There is no doubt that I have had great trouble keeping New Year's resolutions. I have had so much trouble that I have quit making them for several years. But I feel that not making such resolutions to avoid self-disappointment has reduced my holiday joy and positive outlook to a level that is inappropriate for anyone not named Scrooge. So: here follows a list that I believe even I can keep.
I will eat more barbecue, when someone else is paying.
I will watch KU basketball without wearing a jock strap, a condom, or a maid’s uniform.
I will order home-delivered pizza more frequently than I will engage in multiple linear regression analyses of which foot is most pivoted with with JNewell.
I will stop calling Bruce Weber KSU’s interim head coach, and start calling him its "Ex-Interim Head Coach in Waiting."
I will note, whenever doing so would not be in poor taste, that Travis Ford is so short he cannot see out of a pair of high tops.
I will be seduced by nude women that speak French fluently to me in any time zone where sex between consenting adults has not yet been ruled an offense punishable by square dancing.

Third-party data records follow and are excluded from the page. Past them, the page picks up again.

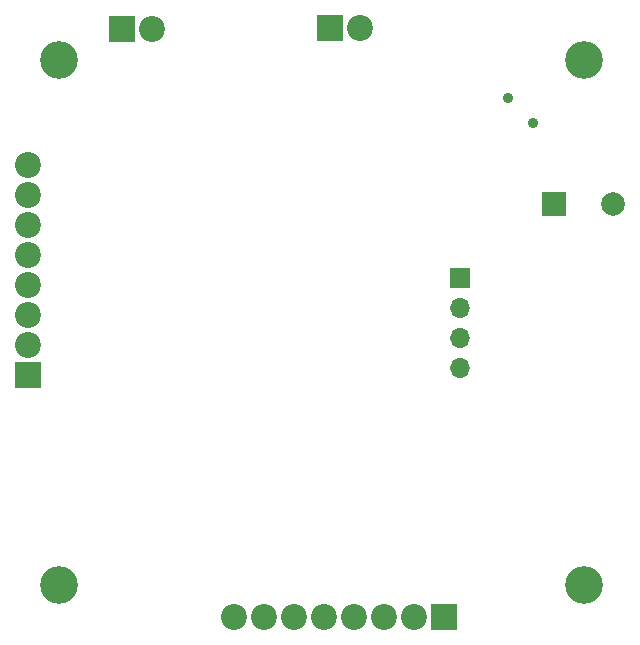
<source format=gbs>
G04 #@! TF.GenerationSoftware,KiCad,Pcbnew,(6.0.7)*
G04 #@! TF.CreationDate,2023-06-27T13:09:13-07:00*
G04 #@! TF.ProjectId,OBC-Attempt-5_Matcha_2_Layer_3,4f42432d-4174-4746-956d-70742d355f4d,rev?*
G04 #@! TF.SameCoordinates,Original*
G04 #@! TF.FileFunction,Soldermask,Bot*
G04 #@! TF.FilePolarity,Negative*
%FSLAX46Y46*%
G04 Gerber Fmt 4.6, Leading zero omitted, Abs format (unit mm)*
G04 Created by KiCad (PCBNEW (6.0.7)) date 2023-06-27 13:09:13*
%MOMM*%
%LPD*%
G01*
G04 APERTURE LIST*
%ADD10C,3.200000*%
%ADD11C,0.900000*%
%ADD12R,2.200000X2.200000*%
%ADD13C,2.200000*%
%ADD14R,2.000000X2.000000*%
%ADD15C,2.000000*%
%ADD16R,1.700000X1.700000*%
%ADD17O,1.700000X1.700000*%
G04 APERTURE END LIST*
D10*
X76200000Y-76200000D03*
X31750000Y-31750000D03*
X76200000Y-31750000D03*
X31750000Y-76200000D03*
D11*
X69699340Y-34929340D03*
X71820660Y-37050660D03*
D12*
X37080000Y-29060000D03*
D13*
X39620000Y-29060000D03*
D14*
X73610000Y-43880000D03*
D15*
X78610000Y-43880000D03*
D16*
X65700000Y-50150000D03*
D17*
X65700000Y-52690000D03*
X65700000Y-55230000D03*
X65700000Y-57770000D03*
D12*
X29120000Y-58390000D03*
D13*
X29120000Y-55850000D03*
X29120000Y-53310000D03*
X29120000Y-50770000D03*
X29120000Y-48230000D03*
X29120000Y-45690000D03*
X29120000Y-43150000D03*
X29120000Y-40610000D03*
D12*
X64330400Y-78836600D03*
D13*
X61790400Y-78836600D03*
X59250400Y-78836600D03*
X56710400Y-78836600D03*
X54170400Y-78836600D03*
X51630400Y-78836600D03*
X49090400Y-78836600D03*
X46550400Y-78836600D03*
D12*
X54700000Y-29000000D03*
D13*
X57240000Y-29000000D03*
M02*

</source>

I will step out of the way of oncoming locomotives, unless KU has just lost to Scott Drew.
I will fondle any beautiful woman of sound mind and body that asks me to do so in a polite, respectful and discreet manner, or that does so rudely, condescendingly and in a regional mall.
I will render unto Caesar what is Caesar’s, while also hiring a tax accountant named Sy Loopholski.
I will continue to wonder whether Bill Self wears a rug, or if he has his barber cut it to look that way to keep all of us from thinking about why he runs so little zone.
I will make jokes about Dick Vitale.